Выбрать главу

Художник, обнаруживая многочисленные параллели между современностью и библейской древностью, не скупится на мрачные краски, чтобы нарисовать картину варварского опустошения родной земли, растоптанной дикими потомками Исава. Отсюда постоянные обращения писателя к идейно-образному и нравственно-этическому контексту книги Бытия, которая невольно становится комментарием к событиям, разворачивающимся на глазах у соотечественников в ХХ веке. «Честь унизится, а низость возрастет… В дом разврата превратятся общественные сборища… И лицо поколения будет собачье…» [56, VI, 387]. За символико-метафорическим смыслом «библейской строки» И. А. Бунин усматривает и буквальный: «на этих лицах прежде всего нет обыденности, простоты.

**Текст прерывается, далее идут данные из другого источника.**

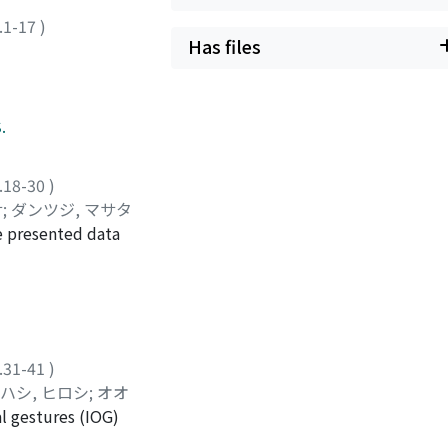
.1-17
)
Has files
.
.18-30
)
サ
;
ダンツジ, マサタ
e presented data
 they judge that
 the latter. This
 with this, it can
 higher than that of
egorical manner in
.31-41
)
 two peaks.
ハシ, ヒロシ
;
オオ
in concave type.
al gestures (IOG)
e-and five-syllable
is of the types of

Все они почти сплошь резко отталкивающие, пугающие злой тупостью, каким-то угрюмо-холуйским вызовом всему и всем» [56, VI, 344], «а сколько лиц бледных, скуластых, с разительно асимметрическими чертами среди этих красноармейцев и вообще среди русского простонародья, – сколько их, этих атавистических особей, круто замешанных на монгольском атавизме!» [56, VI, 398]. Поистине «лицо поколения» революционеров, люмпен-пролетариев, кажется писателю собачьим, и не только И. А. Бунину, но и М. А. Булгакову, автору сатирико-философской повести «Собачье сердце» (1925) о социально-политическом эксперименте в России по созданию новой генерации «советского» человека.

«Эксперимент», затеянный большевиками, оказался направлен не на построение справедливого мироустройства, а на выживание собственного народа, воспринимавшегося как «материал» для «творения» «мировой революции», во имя которой допускается «проведение в жизнь красного террора» [56, VI, 391]. И. А. Бунин приводит в своем дневнике множество примеров идеологического насилия, направленного на устранение тех, кто высказывает несогласие с действиями новых властей. На «экстренном» заседании Одесского Исполкома «Фельдман понес обычное: “Мировая революция грядет, товарищи!” Кто-то в ответ ему крикнул: “Довольно, надоело! Хлеба!” – “Ах, вот как! – завопил Фельдман. – Кто это крикнул?” Крикнувший смело вскочил: “Я крикнул!” – и был тотчас же арестован» [56, VI, 391]. Убийство в «окаянные» революционные дни стало явлением обыденным, равно как и прочие бедствия, навалившиеся на русский народ – голод и мор, наступило время тотального разрушения и оскудения: «Наука, искусство, техника, всякая мало-мальски человеческая трудовая, что-либо творящая жизнь – все погибло» [56, VI, 391].

В сознании писателя сразу же возникли библейские ассоциации об испытаниях, ниспосланных Богом России. И. А. Бунин усматривает явное сходство между смертоносной засухой, настигшей Египет во времена пребывания в нем иудейского народа, и голодом, охватившим Одессу в 1919 году. «У всех с утра до вечера только и разговору, как бы помыслить насчет еды» [56, VI, 391], «у нас по крайней мере от недоедания все время голова кружится» [56, VI, 405]. А между тем, отмечает писатель, «урожай в нынешнем году вокруг Одессы прямо библейский», «но мужики ничего не хотят везти, свиньям в корыто льют молоко, валят кабачки, а везти не хотят…» [56, VI, 405]. «Какая гнусность!» [56, VI, 391] – И. А. Бунин не скрывает своего негодования по отношению к «коммунии», организованной большевиками в благодатном крае на юге России, впрочем, от былого богатства и процветания не осталось уже и следа. «Сожрали тощие коровы фараоновых тучных и не только не потучнели, а сами околевают!» [56, VI, 391].